**Required action**
Reproduce all of the items below line by line, keeping every character unchanged.

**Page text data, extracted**
"""
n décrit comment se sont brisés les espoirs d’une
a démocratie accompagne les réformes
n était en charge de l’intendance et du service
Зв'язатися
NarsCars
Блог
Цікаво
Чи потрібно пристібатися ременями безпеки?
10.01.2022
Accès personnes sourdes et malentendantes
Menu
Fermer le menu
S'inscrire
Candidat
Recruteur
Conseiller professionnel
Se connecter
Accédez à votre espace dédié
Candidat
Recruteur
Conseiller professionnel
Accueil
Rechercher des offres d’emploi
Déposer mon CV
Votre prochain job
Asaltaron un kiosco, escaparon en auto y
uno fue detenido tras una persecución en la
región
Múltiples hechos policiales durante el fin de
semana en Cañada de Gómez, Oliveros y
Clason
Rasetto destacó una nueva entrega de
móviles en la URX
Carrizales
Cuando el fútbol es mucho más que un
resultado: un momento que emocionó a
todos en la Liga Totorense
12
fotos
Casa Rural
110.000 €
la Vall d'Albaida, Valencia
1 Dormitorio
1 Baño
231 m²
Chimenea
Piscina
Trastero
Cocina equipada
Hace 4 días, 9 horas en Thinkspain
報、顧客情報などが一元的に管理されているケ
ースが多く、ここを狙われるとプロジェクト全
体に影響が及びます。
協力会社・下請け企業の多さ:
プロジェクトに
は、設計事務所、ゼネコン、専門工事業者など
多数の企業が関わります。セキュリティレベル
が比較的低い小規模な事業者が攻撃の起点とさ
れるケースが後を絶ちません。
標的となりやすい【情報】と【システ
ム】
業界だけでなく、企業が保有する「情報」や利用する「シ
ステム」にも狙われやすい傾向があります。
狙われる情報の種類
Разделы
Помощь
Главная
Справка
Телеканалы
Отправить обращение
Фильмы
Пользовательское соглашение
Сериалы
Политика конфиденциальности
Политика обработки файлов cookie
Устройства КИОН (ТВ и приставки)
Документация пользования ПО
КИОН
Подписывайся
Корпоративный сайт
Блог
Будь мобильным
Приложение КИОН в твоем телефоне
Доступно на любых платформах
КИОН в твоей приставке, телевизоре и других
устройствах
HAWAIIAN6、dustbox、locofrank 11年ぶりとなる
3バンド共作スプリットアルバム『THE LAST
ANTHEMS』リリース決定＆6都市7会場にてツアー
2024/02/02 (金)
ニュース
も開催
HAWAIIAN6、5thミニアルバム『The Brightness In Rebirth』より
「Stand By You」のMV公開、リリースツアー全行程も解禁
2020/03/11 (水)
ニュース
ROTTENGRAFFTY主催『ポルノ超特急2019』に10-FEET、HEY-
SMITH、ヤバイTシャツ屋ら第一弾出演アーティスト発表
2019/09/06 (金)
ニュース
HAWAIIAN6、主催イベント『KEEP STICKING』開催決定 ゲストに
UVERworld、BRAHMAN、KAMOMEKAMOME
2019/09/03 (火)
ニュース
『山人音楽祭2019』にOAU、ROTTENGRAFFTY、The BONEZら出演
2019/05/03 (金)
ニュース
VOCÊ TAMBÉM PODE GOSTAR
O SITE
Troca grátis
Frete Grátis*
"""
**Expected answer**
n décrit comment se sont brisés les espoirs d’une
a démocratie accompagne les réformes
n était en charge de l’intendance et du service
Зв'язатися
NarsCars
Блог
Цікаво
Чи потрібно пристібатися ременями безпеки?
10.01.2022
Accès personnes sourdes et malentendantes
Menu
Fermer le menu
S'inscrire
Candidat
Recruteur
Conseiller professionnel
Se connecter
Accédez à votre espace dédié
Candidat
Recruteur
Conseiller professionnel
Accueil
Rechercher des offres d’emploi
Déposer mon CV
Votre prochain job
Asaltaron un kiosco, escaparon en auto y
uno fue detenido tras una persecución en la
región
Múltiples hechos policiales durante el fin de
semana en Cañada de Gómez, Oliveros y
Clason
Rasetto destacó una nueva entrega de
móviles en la URX
Carrizales
Cuando el fútbol es mucho más que un
resultado: un momento que emocionó a
todos en la Liga Totorense
12
fotos
Casa Rural
110.000 €
la Vall d'Albaida, Valencia
1 Dormitorio
1 Baño
231 m²
Chimenea
Piscina
Trastero
Cocina equipada
Hace 4 días, 9 horas en Thinkspain
報、顧客情報などが一元的に管理されているケ
ースが多く、ここを狙われるとプロジェクト全
体に影響が及びます。
協力会社・下請け企業の多さ:
プロジェクトに
は、設計事務所、ゼネコン、専門工事業者など
多数の企業が関わります。セキュリティレベル
が比較的低い小規模な事業者が攻撃の起点とさ
れるケースが後を絶ちません。
標的となりやすい【情報】と【システ
ム】
業界だけでなく、企業が保有する「情報」や利用する「シ
ステム」にも狙われやすい傾向があります。
狙われる情報の種類
Разделы
Помощь
Главная
Справка
Телеканалы
Отправить обращение
Фильмы
Пользовательское соглашение
Сериалы
Политика конфиденциальности
Политика обработки файлов cookie
Устройства КИОН (ТВ и приставки)
Документация пользования ПО
КИОН
Подписывайся
Корпоративный сайт
Блог
Будь мобильным
Приложение КИОН в твоем телефоне
Доступно на любых платформах
КИОН в твоей приставке, телевизоре и других
устройствах
HAWAIIAN6、dustbox、locofrank 11年ぶりとなる
3バンド共作スプリットアルバム『THE LAST
ANTHEMS』リリース決定＆6都市7会場にてツアー
2024/02/02 (金)
ニュース
も開催
HAWAIIAN6、5thミニアルバム『The Brightness In Rebirth』より
「Stand By You」のMV公開、リリースツアー全行程も解禁
2020/03/11 (水)
ニュース
ROTTENGRAFFTY主催『ポルノ超特急2019』に10-FEET、HEY-
SMITH、ヤバイTシャツ屋ら第一弾出演アーティスト発表
2019/09/06 (金)
ニュース
HAWAIIAN6、主催イベント『KEEP STICKING』開催決定 ゲストに
UVERworld、BRAHMAN、KAMOMEKAMOME
2019/09/03 (火)
ニュース
『山人音楽祭2019』にOAU、ROTTENGRAFFTY、The BONEZら出演
2019/05/03 (金)
ニュース
VOCÊ TAMBÉM PODE GOSTAR
O SITE
Troca grátis
Frete Grátis*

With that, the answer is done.